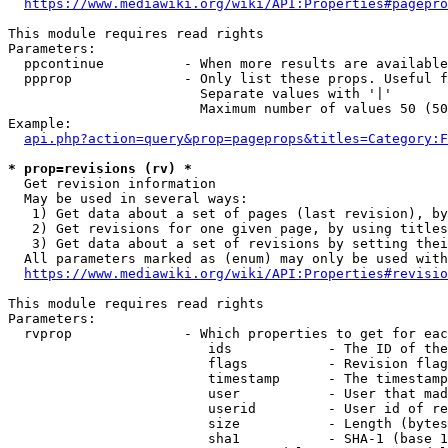
https://www.mediawiki.org/wiki/API:Properties#pagepro
This module requires read rights

Parameters:

  ppcontinue          - When more results are available
  ppprop              - Only list these props. Useful f
                        Separate values with '|'

                        Maximum number of values 50 (50
Example:

api.php?action=query&prop=pageprops&titles=Category:F
* prop=revisions (rv) *
  Get revision information

  May be used in several ways:

   1) Get data about a set of pages (last revision), by
   2) Get revisions for one given page, by using titles
   3) Get data about a set of revisions by setting thei
  All parameters marked as (enum) may only be used with
https://www.mediawiki.org/wiki/API:Properties#revisio
This module requires read rights

Parameters:

  rvprop              - Which properties to get for eac
                         ids            - The ID of the
                         flags          - Revision flag
                         timestamp      - The timestamp
                         user           - User that mad
                         userid         - User id of re
                         size           - Length (bytes
                         sha1           - SHA-1 (base 1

-----

What the exercise asks: Please keep every line of the data the same when you reproduce it, and keep every picture out.

Response area:
https://www.mediawiki.org/wiki/API:Properties#pagepro
This module requires read rights

Parameters:

  ppcontinue          - When more results are available
  ppprop              - Only list these props. Useful f
                        Separate values with '|'

                        Maximum number of values 50 (50
Example:

api.php?action=query&prop=pageprops&titles=Category:F
* prop=revisions (rv) *
  Get revision information

  May be used in several ways:

   1) Get data about a set of pages (last revision), by
   2) Get revisions for one given page, by using titles
   3) Get data about a set of revisions by setting thei
  All parameters marked as (enum) may only be used with
https://www.mediawiki.org/wiki/API:Properties#revisio
This module requires read rights

Parameters:

  rvprop              - Which properties to get for eac
                         ids            - The ID of the
                         flags          - Revision flag
                         timestamp      - The timestamp
                         user           - User that mad
                         userid         - User id of re
                         size           - Length (bytes
                         sha1           - SHA-1 (base 1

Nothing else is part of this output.